The ServerAlias directive just was not a directive that was written to envision a time when secure certificates would be free and the demand so prevalent. I don't have an issue with the www subdomain being included in the ServerAlias like this - since those two hostnames are commonly tied together. But adding "parked" or "alias" domains using this method just seems like a recipe for disaster that can be better avoided by utilizing multiple VirtualHost containers.

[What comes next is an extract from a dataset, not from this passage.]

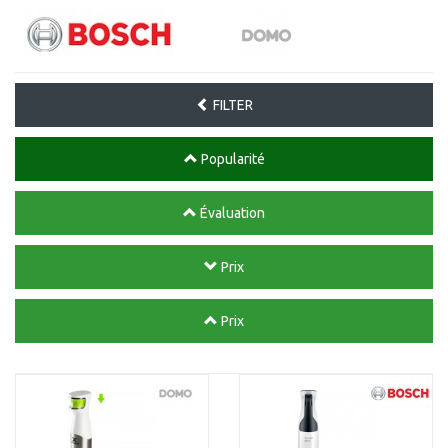
FILTER
Popularité
Évaluation
Prix
Prix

Or is there a specific reason why you would want to minimize the number of VirtualHost entries? I'm sure there are memory savings with using ServerAlias's instead of VirtualHost containers - but does that really factor in here? Might be more common if you only have 640K of memory to work with, but most servers do not run into memory issues.

At any rate, I thought it was worthy of a discussion.

For me personally, I will probably add CMD_DOMAIN_POINTER to the never_commands to prevent end-users from being able to create Aliases in this manner. They will still be able to create Domains (addon domains) and if they want one of those domains to show the same content as a specific source domain - I'll just symlink the addon domain's DocumentRoot to the source domain's DocumentRoot. But I'm open to listening to discussion on this.